CRISPR

  1. CRISPR overview and the application of CRISPR in Tragopogon

CRISPR/Cas9 is a powerful tool for genome editing. There are two components of the CRISPR/Cas9 system: the Cas9 endonuclease and the single-guide RNA (sgRNA) (Figure 1). The ribonucleoprotein Cas9-sgRNA complex recognizes and binds any genomic regions that contain a protospacer adjacent motif (PAM) sequence, which is NGG (where N represents any nucleotide) for SpCas9. If the spacer sequence of the sgRNA (i.e., the first 20 nucleotides at its 5′ end; Figure 1) matches the genomic sequence immediately upstream of the PAM sequence, Cas9 will cleave both strands of the genomic DNA, leaving blunt ends at the position between the third and fourth nucleotides upstream of PAM (Figure 1). The double-stranded DNA break (DSB) will be repaired by one of the two innate DNA repair systems: the non-homologous end-joining (NHEJ) pathway or homology-directed repair (HDR) pathway. The error-prone NHEJ pathway is efficient and could introduce a small insertion or deletion (indel) at the DSB point (Figure 1). The HDR pathway is less efficient but more accurate. In the presence of a DNA template, either single- or double-stranded, the resultant DNA sequence will be the same as the template, which has been used for gene replacement or targeted insertion (Figure 1).

Tragopogon is a model system for studies of recent and recurrent polyploidy. Application of a robust CRISPR/Cas9 system in Tragopogon permits unique studies of biased fractionation, the gene-balance hypothesis and cytonuclear interactions in polyploids. In addition, the CRISPR/Cas9 platform enables investigations of those genes involved in phenotypic changes in polyploids and will also facilitate novel functional biology studies in Asteraceae.

  1. Plasmid construction

In a proof-of-principle study, we designed sgRNAs that target the phytoene desaturase gene in Tragopogon (TraPDS). PDS encodes an essential enzyme that participates in the carotenoid biosynthesis pathway, and the loss-of-function mutant of PDS has an albino phenotype. In addition, PDS is typically a single-copy gene in plant genomes. For these reasons, a pds mutant can be efficiently generated and visually identified.

CRISPR/Cas9 target sites are located within the second and third exon of the TraPDS gene (Figure 2a). sgRNA gTraPDS1 and gTraPDS2 are designed based on sequences of the target sites (TraPDS1 and TraPDS2, respectively).
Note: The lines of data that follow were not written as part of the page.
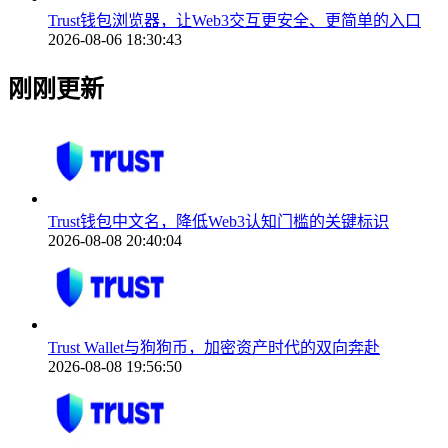
Trust钱包浏览器，让Web3交互更安全、更简单的入口
2026-08-06 18:30:43
刚刚更新
Trust钱包中文名，降低Web3认知门槛的关键标识
2026-08-08 20:40:04
Trust Wallet与狗狗币，加密资产时代的双向奔赴
2026-08-08 19:56:50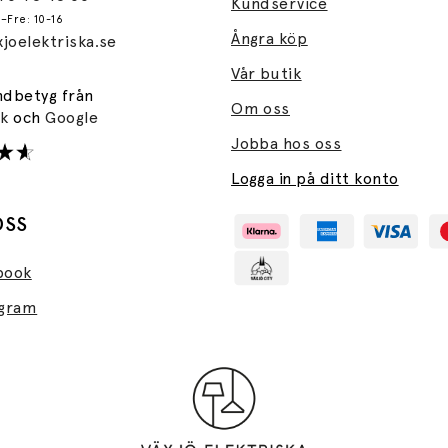
Kundservice
–Fre: 10-16
Ångra köp
joelektriska.se
Vår butik
ndbetyg från
Om oss
ok
och
Google
Jobba hos oss
Logga in på ditt konto
OSS
book
agram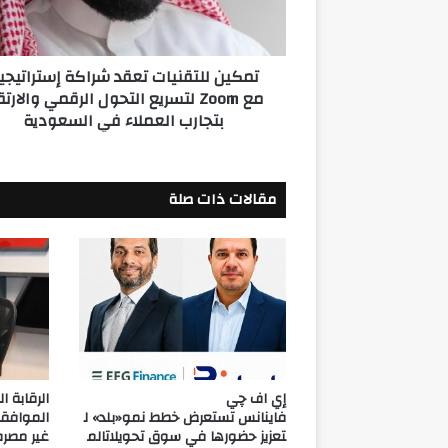
Zoom
لتسريع
التحول
تمكين للتقنيات تعقد شراكة إستراتيجي
الرقمي
مع Zoom لتسريع التحول الرقمي والارتق
والارتقاء
بتجارب العملاء في السعودية
بتجارب
العملاء
في
السعودية
مقالات ذات صلة
إي اف چي
فاينانس تستعرض خطط نمو«بلد» ل
الموافقة
تعزيز حضورها في سوق تحويلاتالم
غير مصرف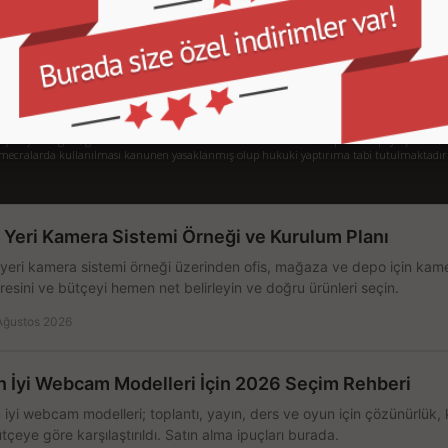
Gizlilik ve Kullanım Şartları
De
Kargo ve Taşıma Bilgileri
H
Garanti ve İade
Sistem Toplama
77/1 Beşiktaş - İstanbul
klayıcı bilgiler, görseller telif hakları kanununca korunmakta olup izinsiz paylaşılması, k
mecralarda kullanılması kanunen yasaklanmış olup hukuki yaptırıma tabi tutulmaktadır
ş Yeri Kamera Sistemi Örneği ve Kurulum Planı
 yeri kamera sistemi örneği üzerinden ofis, mağaza ve depo için kamer
resini ve bütçeyi hemen net belirleyin ve doğru ürünleri seçin.
Ağustos 2026
n İyi Webcam Modelleri İçin 2026 Seçim Rehberi
 iyi webcam modelleri; toplantı, yayın, ders ve oyun için çözünürlük, 
tçeye göre karşılaştırıldı. Satın alma ipuçları burada.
Various plasmids have been designed for CRISPR/Cas9-mediated edition of TraPDS gene (Figure 2b). Different versions of Arabidopsis U6 promoters (AtU6–1, AtU6–26 and AtU6–29) are used to drive the expression of sgRNAs; Glycine ubiquitin promoter (GmUbi) drives the expression of the GFP gene; Arabidopsis ubiquitin promoter (AtUbi) drives the expression of the Cas9 gene; the expression of hygromycin resistance gene (HygR) is driven by the cauliflower mosaic virus 35S promoter (35S).

  1. CRISPR-mediated Tragopogon mutant

Albino shoots were regenerated and TraPDS has been edited by CRISPR. For shoot #1–1, based on the DNA sequencing chromatogram, at least two mutation types were detected at the TraPDS1 CRISPR/Cas9 target site: one allele had a 2-bp deletion and one nucleotide substitution, and one allele showed a 7-bp deletion (Figure 3a). For shoot #1–2, at least three mutation types were identified at the TraPDS1 CRISPR/Cas9 target site based on the chromatogram: one allele had a 3-bp deletion and one nucleotide insertion; one allele showed an 11-bp deletion; and one allele had a 7-bp deletion and one nucleotide substitution (Figure 3b).

References:

Shan, S., Mavrodiev, E. V., Li, R., Zhang, Z., Hauser, B. A., Soltis, P. S., … & Yang, B. (2018). Application of CRISPR/Cas9 to Tragopogon (Asteraceae), an evolutionary model for the study of polyploidy. Molecular ecology resources, 18(6), 1427-1443.

Shan, S., Soltis, P. S., Soltis, D. E., & Yang, B. (2020). Considerations in adapting CRISPR/Cas9 in nongenetic model plant systems. Applications in plant sciences, 8(1), e11314.

Figure 1. Schematic description of the mechanisms of CRISPR/Cas9-induced genome editing (Shan et al., 2020).

Figure 2. Phytoene desaturase gene ortholog in Tragopogon (TraPDS) and CRISPR/Cas9 constructs targeting TraPDS gene (Shan et al., 2018).

Figure 3. Regenerated shoots and sequencing results of TraPDS from diploid T. porrifolius.